Service console pings, but SSH or console logins fails : i can type my login at the prompt, but there's no password prompt after. Using Vsphere Client directly on a host results as a timeout. Accessing Management Homepage from HP also.
Some VM are still pinging, etc., but some VMs don't. All VMs are showing as "disconnected" on vCenter. They don't reboot on Host1.
I use HP BL 460c G6 for all nodes, on a c7000 Chassis. Smart Array p410i Controller.
Vcenter events :
24/10/2009 04:59:32 : HA agent on Host2.test.com in cluster TEST has an error : HA agent on the host failed
24/10/2009 04:59:39 : Host Host2.test.com in TEST is not responding
All VM's hosted by server2 are marked are disconnected.
Then 14 hours late, other host goes down (edit : but these to consecutive events don't seem to be linked, i'm maybe just unlucky !) :
24/10/2009 19:06:51 : Host Host1.test.com in TEST is not responding
24/10/2009 19:06:51 : Unable to contact a primary HA agent in cluster TEST
The only VM hosted by Host1 was still pinging, but when i tried to remote control it, VM goes down.

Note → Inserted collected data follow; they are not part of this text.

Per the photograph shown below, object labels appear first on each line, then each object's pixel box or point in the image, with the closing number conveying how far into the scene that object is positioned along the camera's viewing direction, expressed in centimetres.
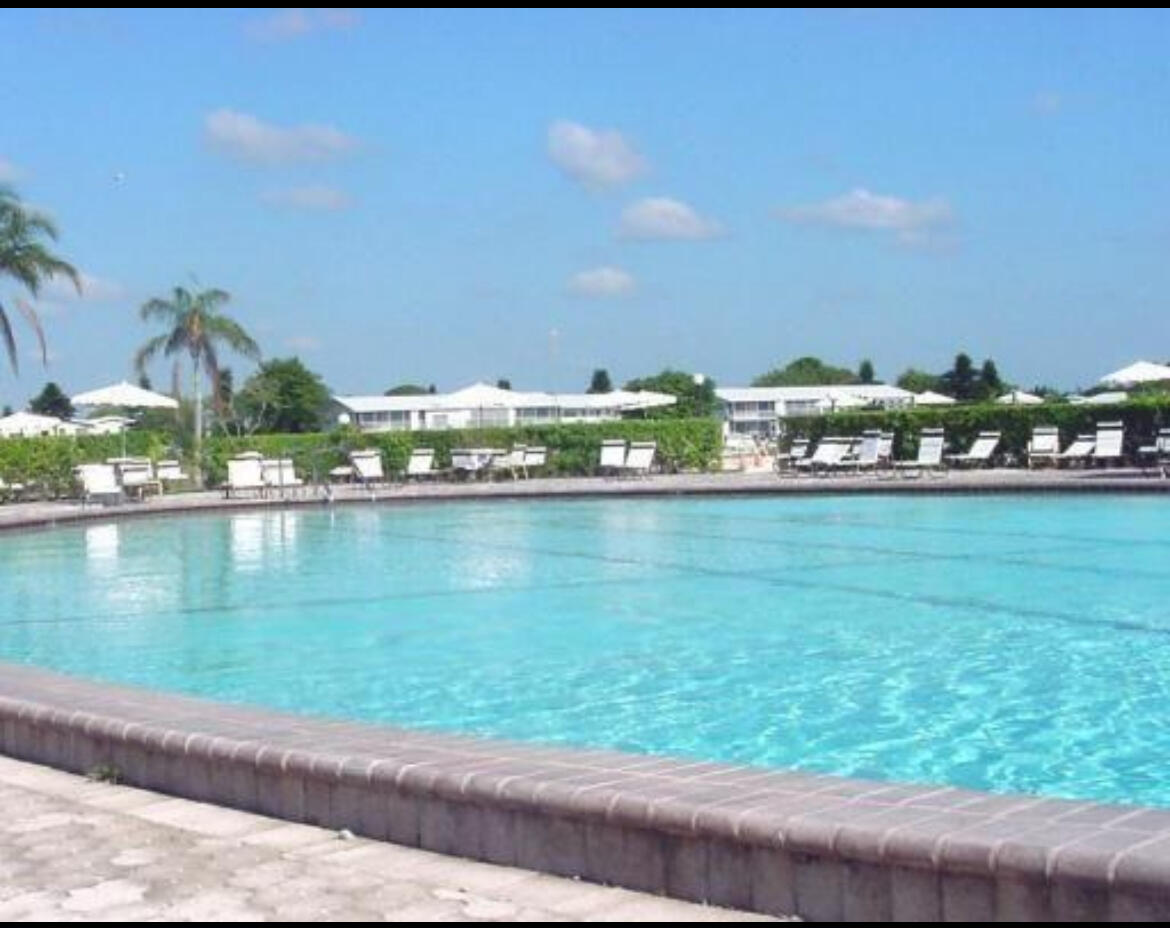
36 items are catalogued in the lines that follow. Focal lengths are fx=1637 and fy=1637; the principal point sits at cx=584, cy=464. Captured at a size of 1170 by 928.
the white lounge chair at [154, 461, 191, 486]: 2973
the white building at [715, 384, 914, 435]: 7569
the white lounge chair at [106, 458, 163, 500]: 2736
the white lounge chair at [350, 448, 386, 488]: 3009
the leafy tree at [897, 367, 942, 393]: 8488
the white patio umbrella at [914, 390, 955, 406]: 5322
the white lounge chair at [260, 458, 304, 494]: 2841
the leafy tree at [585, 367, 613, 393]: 9438
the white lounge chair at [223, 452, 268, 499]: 2783
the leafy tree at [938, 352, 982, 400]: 7248
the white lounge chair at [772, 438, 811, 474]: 3050
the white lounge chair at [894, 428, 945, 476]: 2834
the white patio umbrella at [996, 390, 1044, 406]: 4448
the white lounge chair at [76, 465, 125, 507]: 2633
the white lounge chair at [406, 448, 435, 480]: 3102
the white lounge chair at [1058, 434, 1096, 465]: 2780
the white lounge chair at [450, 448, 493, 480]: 3128
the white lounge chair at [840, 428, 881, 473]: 2873
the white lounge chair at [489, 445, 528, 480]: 3162
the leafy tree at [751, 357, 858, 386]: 10881
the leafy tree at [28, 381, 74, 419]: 7900
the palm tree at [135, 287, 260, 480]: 4381
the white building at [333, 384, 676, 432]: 4144
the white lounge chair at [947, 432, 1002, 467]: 2922
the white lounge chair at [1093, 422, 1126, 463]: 2727
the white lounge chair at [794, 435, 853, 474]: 2888
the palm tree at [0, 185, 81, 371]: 3319
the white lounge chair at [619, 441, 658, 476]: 3061
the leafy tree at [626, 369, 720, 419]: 6794
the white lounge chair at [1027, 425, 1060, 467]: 2833
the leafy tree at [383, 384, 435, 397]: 10009
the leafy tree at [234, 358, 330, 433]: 7425
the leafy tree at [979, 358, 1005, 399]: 6667
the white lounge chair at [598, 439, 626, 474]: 3064
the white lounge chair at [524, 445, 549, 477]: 3172
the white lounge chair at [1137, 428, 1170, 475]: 2555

*Update : possible answer*
After a call with HP support, and VMWare support, it seems that a controller issue is the cause of the crash of the service console.
There's a firmware update (v2.50) concerning Smart Array P212, P410, P410i, P411, and P712m ---> here
Fix for a potential controller hang condition (lockup error code 0XBC) seen during heavy I/O.
Fix for a server operating system hang condition encountered during IO stress tests, such as SQLIO.
Fix for a potential controller hang condition (lockup error code
0XAB) seen when controller is configured in Zero Memory Mode (no cache
module installed)Fix for a potential controller hang condition that may be seen when a 2nd SATA drive fails in a RAID 6 configuration.
Thanks for your help.
Message was edited by: ROM13